**Task**. In the material below, some lines carry "bowl". Copy each such line.

Excerpted records below:

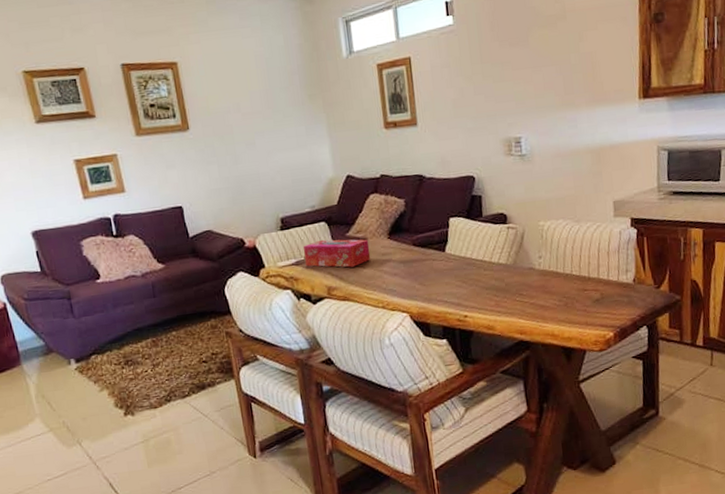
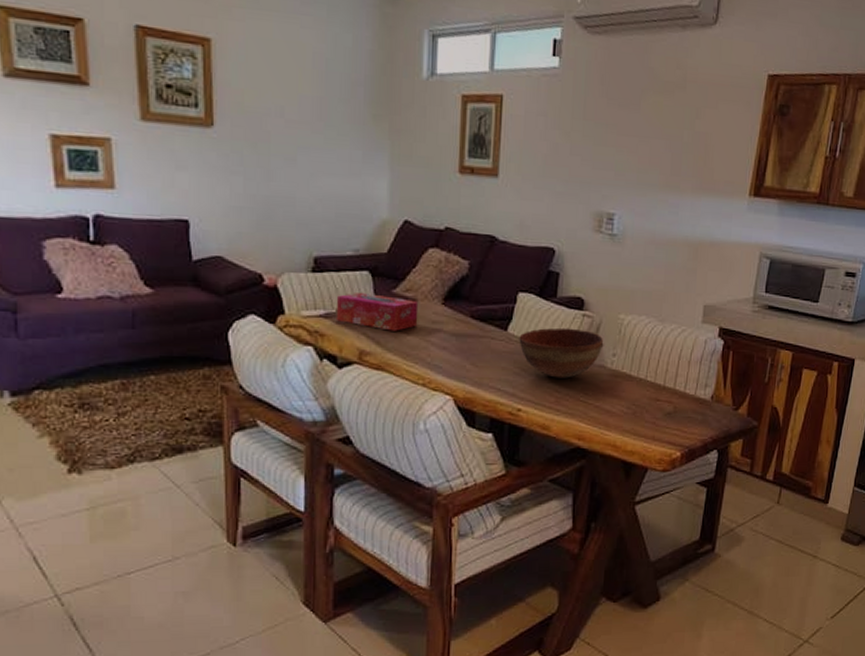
bowl: none [456,240,530,285] -> present [519,327,604,378]

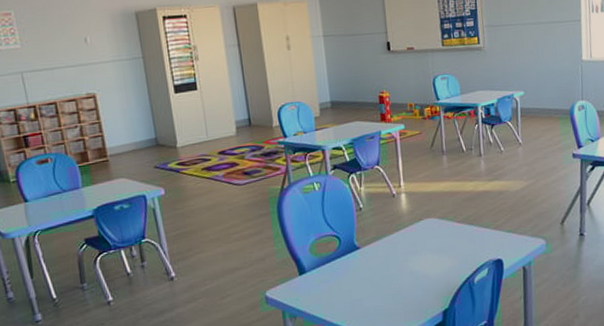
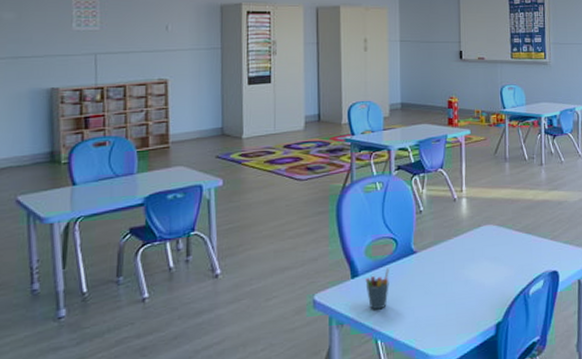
pen holder: none [313,263,337,303] -> present [365,267,389,310]

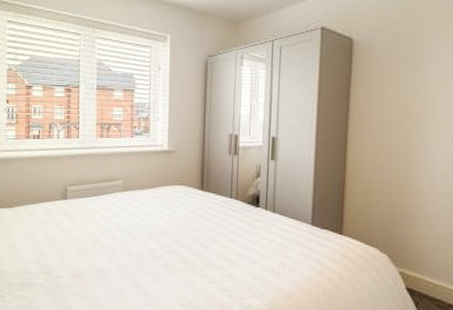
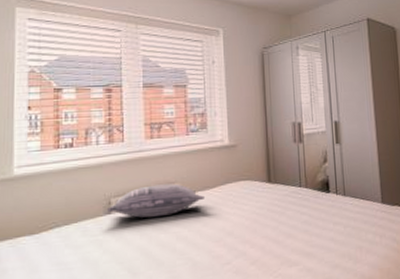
pillow: none [64,179,143,208] -> present [107,183,204,218]

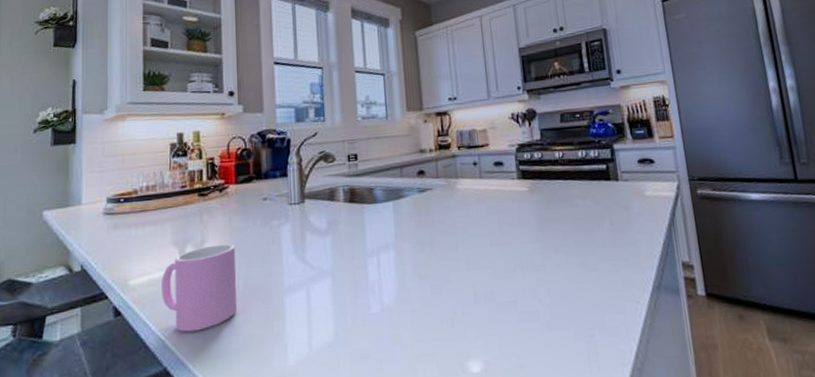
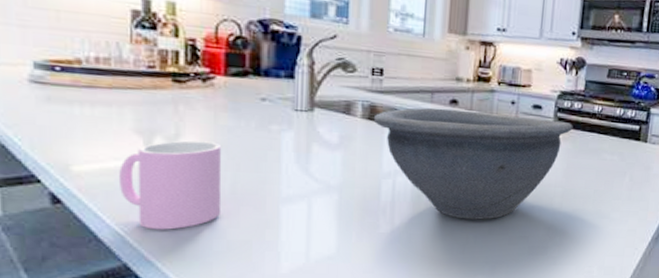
bowl: none [353,173,538,290] -> present [373,107,573,220]

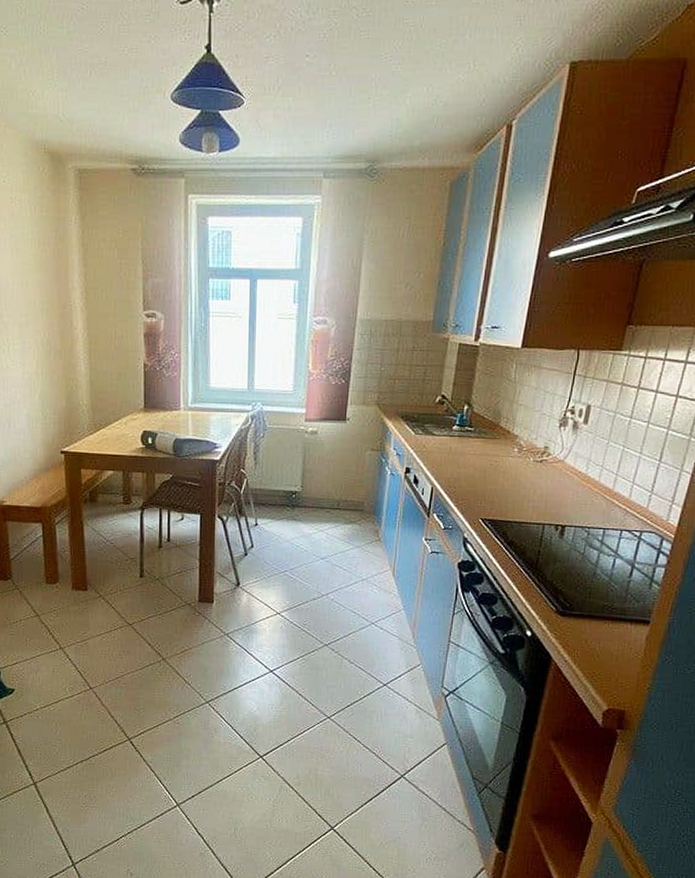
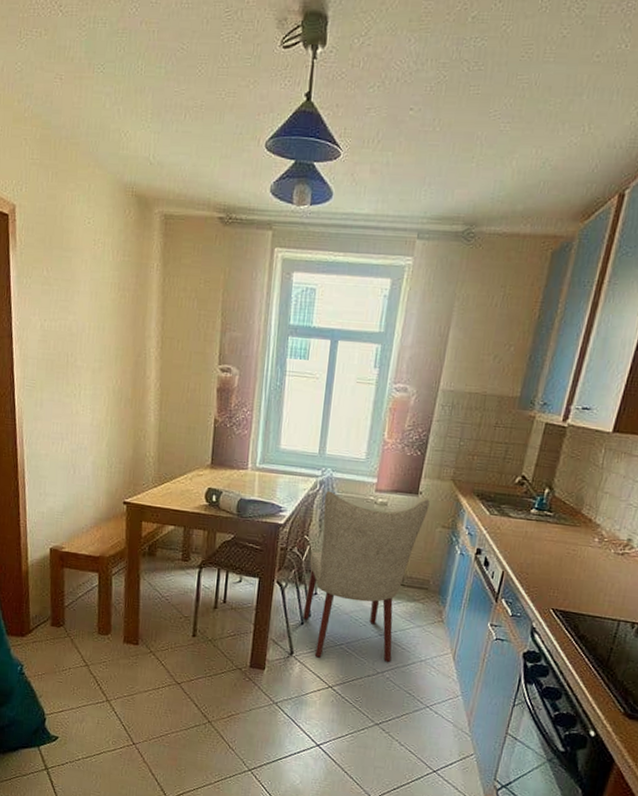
chair: none [246,424,357,586] -> present [303,491,430,663]

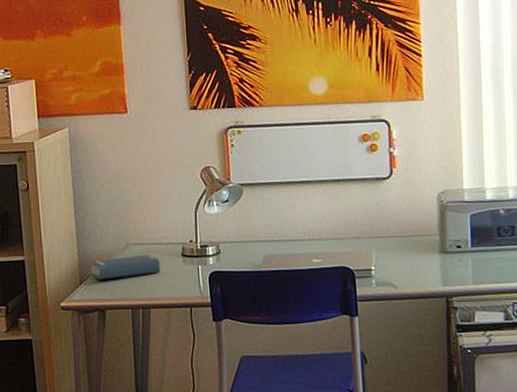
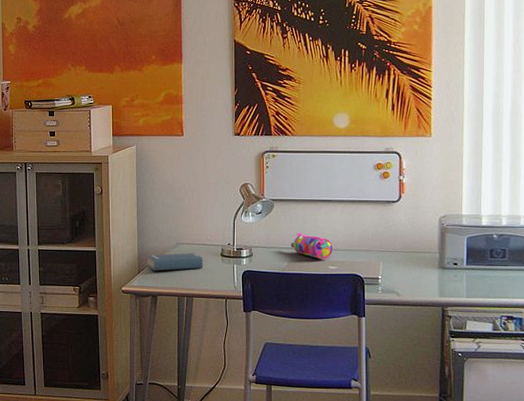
pencil case: none [265,221,317,252] -> present [290,232,333,259]

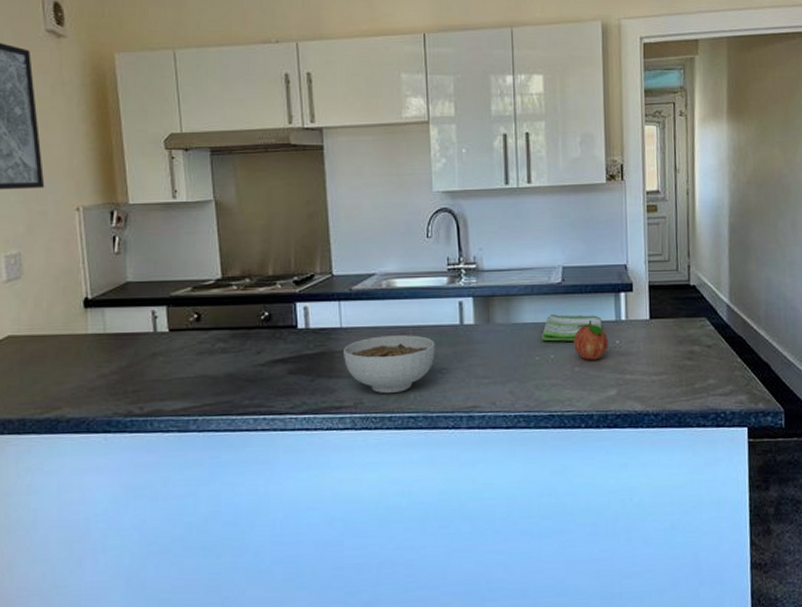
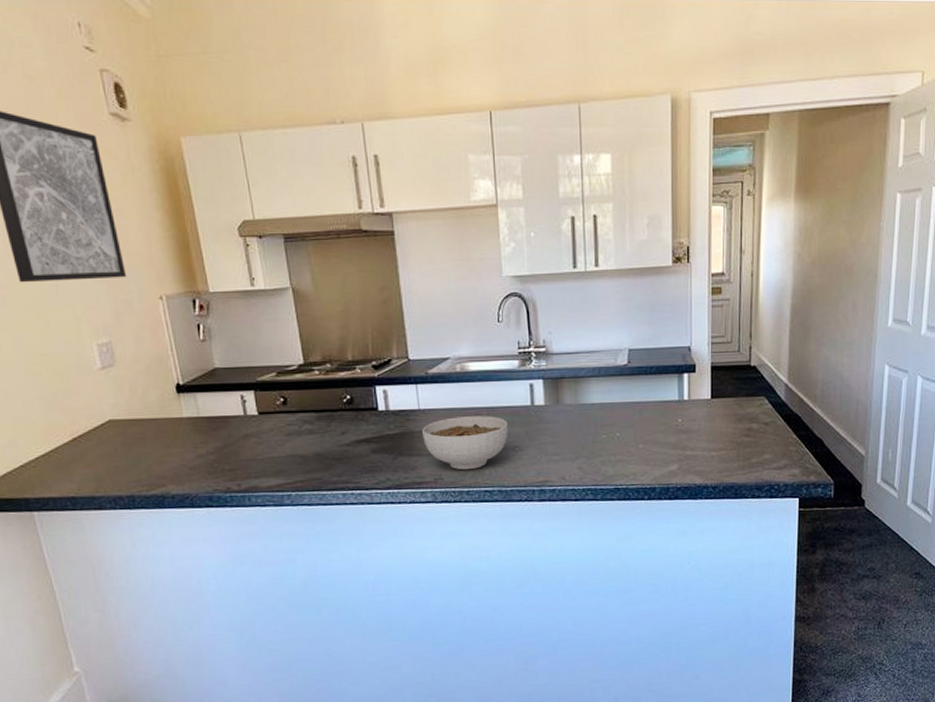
dish towel: present [542,313,602,342] -> none [608,394,665,421]
fruit: present [574,319,608,360] -> none [638,399,671,438]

End of Excerpted records.

**Solved problem**.
bowl: none [456,240,530,285] -> present [519,327,604,378]
bowl: none [353,173,538,290] -> present [373,107,573,220]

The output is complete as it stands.